Es darf nicht Zufall heißen, dass bei der Taufe die Drei¬faltigkeit zuerst auftritt. Die Taufe ist in der ältesten christlichen Kirche, so lange als die Liturgie noch nicht dem Taufwasser sakramentale Kraft verlieh, lediglich eine Handlung äußerer und durch die äußere innerer Reinigung gewesen, und als solche aus dem Brauch des klassischen Altertums übernommen worden. Wie die Besprengung bzw. Bekreuzigung mit Weihwasser, so musste die Eintauchung bei der Taufe dreimal erfolgen, genau nach dem vorchristlichen Herkommen, und wenn man anfangs und später in einzelnen Kreisen, im Gegensatz gegen das Heidentum und nachher gegen Sekten, auf den Namen oder den Tod Christi nur einmal eintauchte, so musste doch die eingewurzelte Vorstellung, dass für alle religiösen, vorab für lustrale Handlungen die Dreizahl unerlässlich sei, sich schon von Anfang an vieler Orten geltend machen und schließlich durchdringen. Man ist. dabei nicht stehen geblieben. Die ganze Liturgie der Taufe ist beherrscht von der Dreizahl. Wer sich davon einen Begriff machen will, der lese beispielsweise die übersichtliche Schilderung, welche Symeon von Thessalonike von den Taufzeremonien der griechischen Kirche entwirft (bei Migne PG. 155, 212 ff.).

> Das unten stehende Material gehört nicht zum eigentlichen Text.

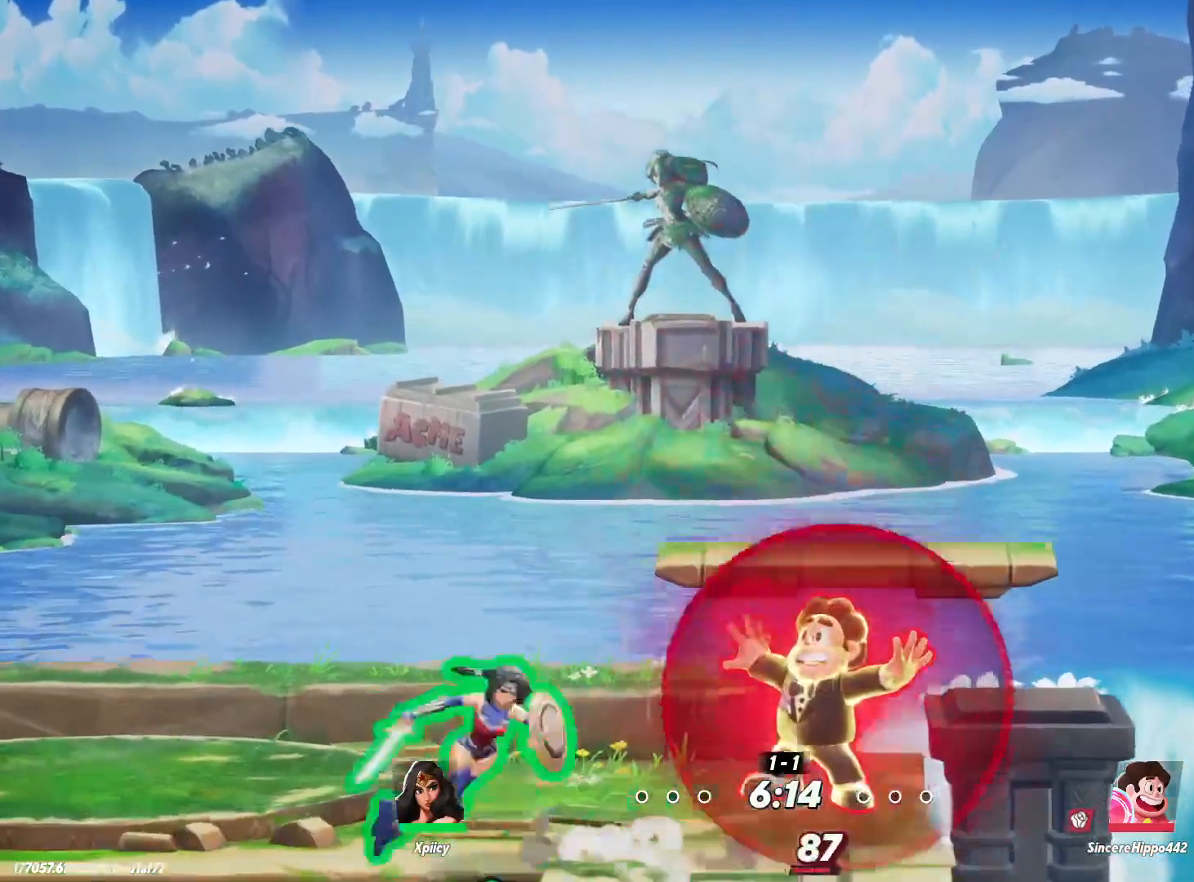
{"keys": ["a"], "events": [[17, "semicolon", "down"], [117, "semicolon", "up"], [483, "a", "down"], [483, "d", "up"]]}
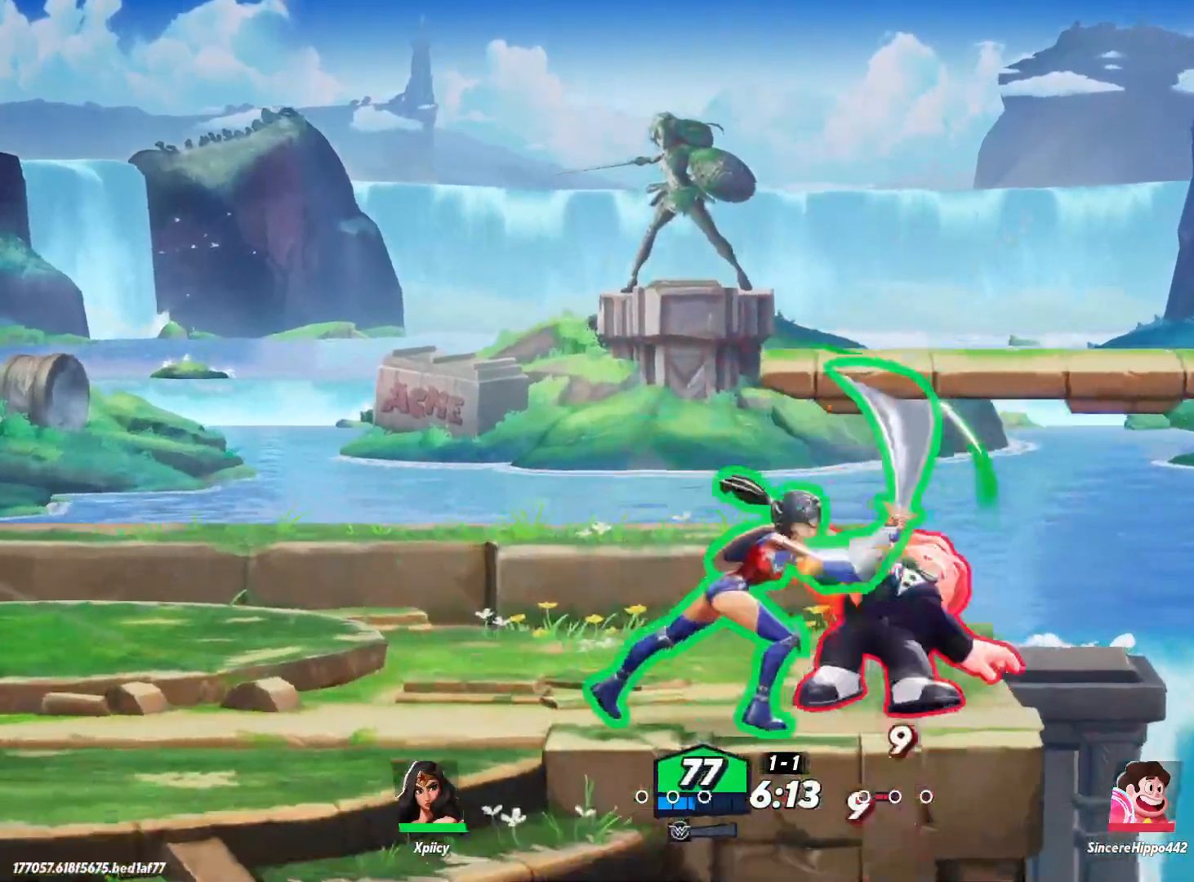
{"keys": ["d"], "events": [[250, "a", "up"], [250, "d", "down"]]}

Die apostolische Taufe auf den Namen Christi ist in einzelnen Gemeinden lange festgehalten worden; zu Rom ist sie trotz den Zeterworten Cyprians noch im dritten Jh. und darüber hinaus, wenn auch nicht mehr ausgeübt, doch als gültig anerkannt worden. Aber der scharfe Gegensatz gegen die Vielgötterei, deren bisherige Anhänger durch die Taufe in die christliche Gemeinschaft aufzunehmen waren, musste frühzeitig dazu drängen, nicht bloß auf Christus, sondern auch auf den Glauben an einen Gott zu verpflichten. Da die Zahl der Eintauchungen gegeben war, so wurde ein dritter Gegenstand des Glaubens unerlässlich zur dritten Eintauchung.

Die von der Liturgie gebieterisch geforderte dritte Person fand man in dem heiligen Geiste. Es ist wohl nicht zu verwegen, wenn ich es als unmöglich bezeichne, dass man von dem Wortlaut des griechischen Textes je hätte zu dieser Ergänzung gelangen können: nicht nur dass deutliche Zeugnisse erwiesen, dass der Geist nicht als eine besondere Form der Gottheit gedacht war, allein schon das neutrale Geschlecht des griechischen Wortes … erlaubte es nicht den Geist auf eine Stufe neben Vater und Sohn zu setzen. Durch die Besiegelung, die mittels Handauflegung und (zeitig hinzugetretener) Salbung erfolgt, wird der Täufling schon in der apostolischen Zeit des h. Geistes teilhaftig: zwischen dieser Beteiligung des h. Geistes bei der Taufe und seiner Erhebung zu einer Person der Trinität lag eine weite Kluft.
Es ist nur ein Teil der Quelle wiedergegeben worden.